Because the rows of light-receiving elements L that appear from two rows are arranged adjacent to O, the light-receiving area can be avoided without increasing the vertical and horizontal COD and the light-receiving elements arranged on the light-receiving area. The number can be increased considerably, making it possible to achieve high integration.

Effects of the Invention As explained in detail above, the IT-type body gymnastics imaging device of the present invention can be integrated at a higher density than ever before with the same light-receiving area, so it has great practical effects. You can expect it.

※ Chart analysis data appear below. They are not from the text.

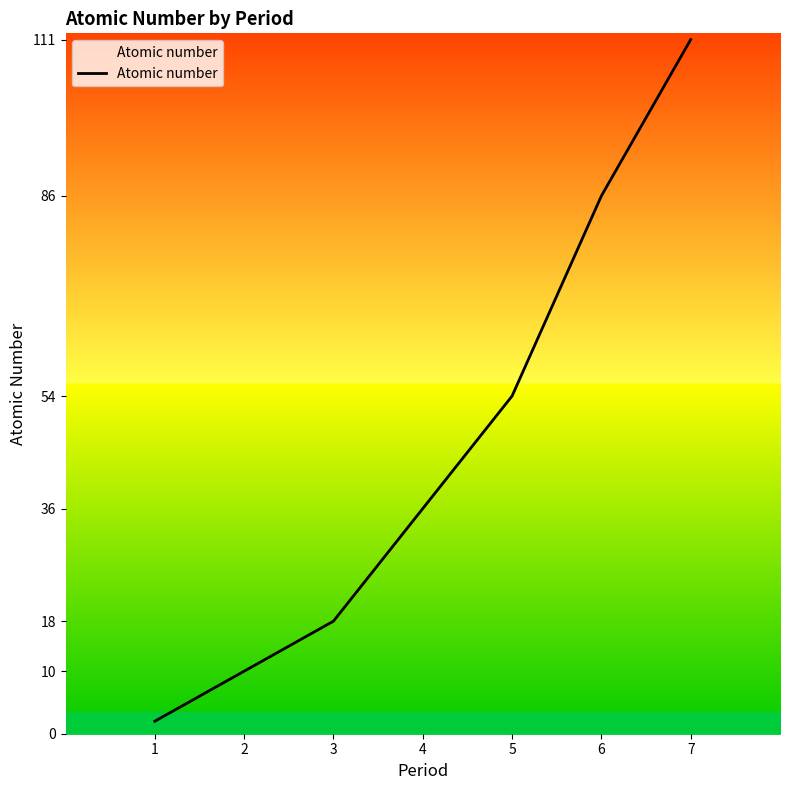

Which category has the highest value across all series?

7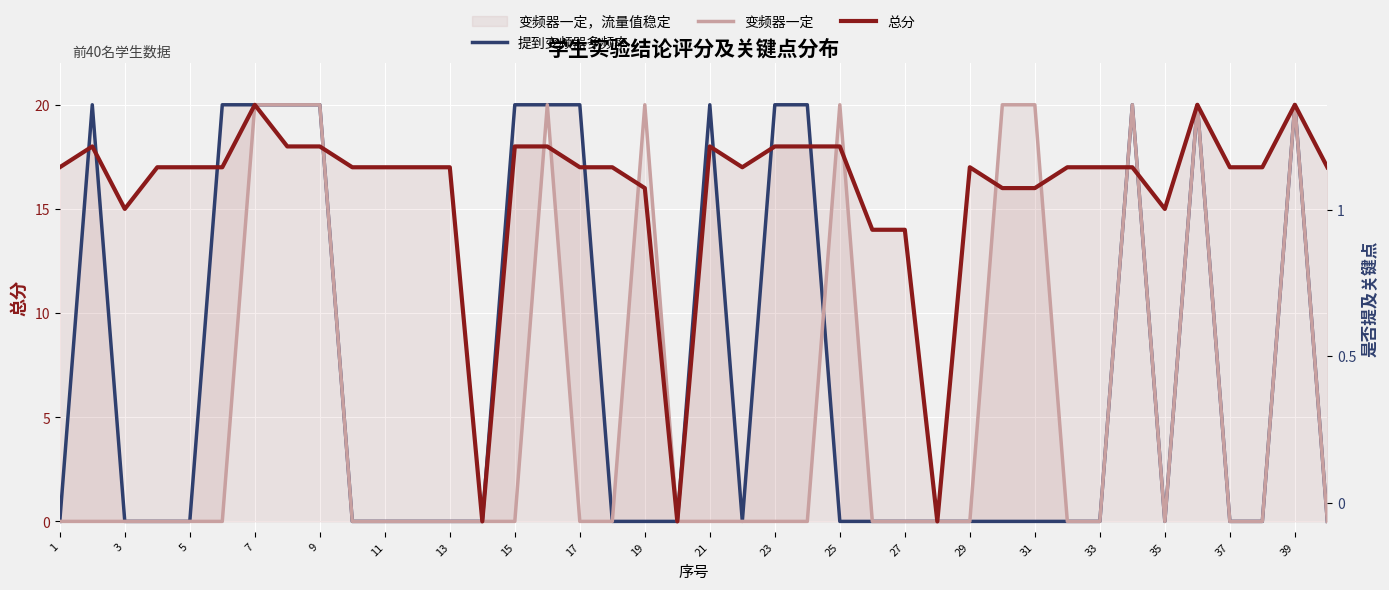

Is it true that 总分 equals 17 at 13?

True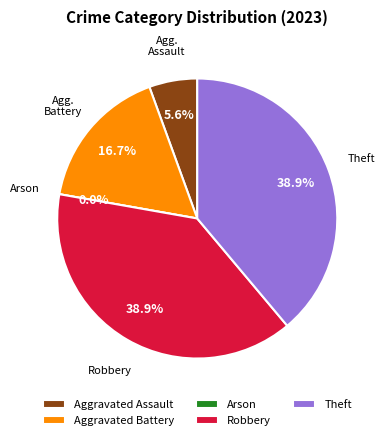

What is the largest slice in the pie chart?

Robbery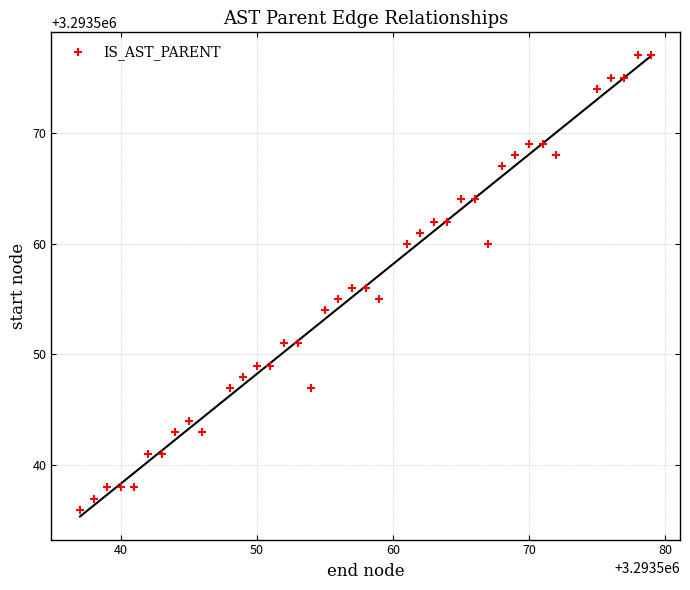

What is the range of Y values (max minus min)?

41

[Brief explanation of the drawing]

FIG. 1 is a plan view showing the structure of a conventional ITT solid-state imaging device, FIG. 2 is a diagram showing the main structure of an ITT solid-state imaging device according to the present invention, and FIG. 8 shows the operation of the imaging device shown in FIG. In the timing diagram shown in FIG. 4, which is a diagram showing a modified embodiment of the present invention, l is a light receiving element, 2a, 2
1) is a transfer gate, 7a, 7b, 8a, 8b are terminals,
lla, 111) is a light receiving part, 1i11.21' is a charge weir, 22a, Hl) is a charge path, and 24 is a vertical CCD.
The parts are shown respectively. (-” To 2 to 6 6 ()-

Claims (1)

[Claims] In a configuration mainly consisting of a photoelectric conversion section consisting of a plurality of light-receiving element arrays, a transfer gate that transfers charges in the photoelectric conversion section, and a charge transfer section that receives and transfers charges via the transfer gate. , transfer gates are arranged on both sides of the charge transfer section, and furthermore, a light receiving element row of two series of photoelectric conversion sections is provided outside the transfer gate, and the charge from each of the light receiving elements is transferred to the charge transfer section. A solid-state imaging device characterized in that it is configured to allow flow into a different cell.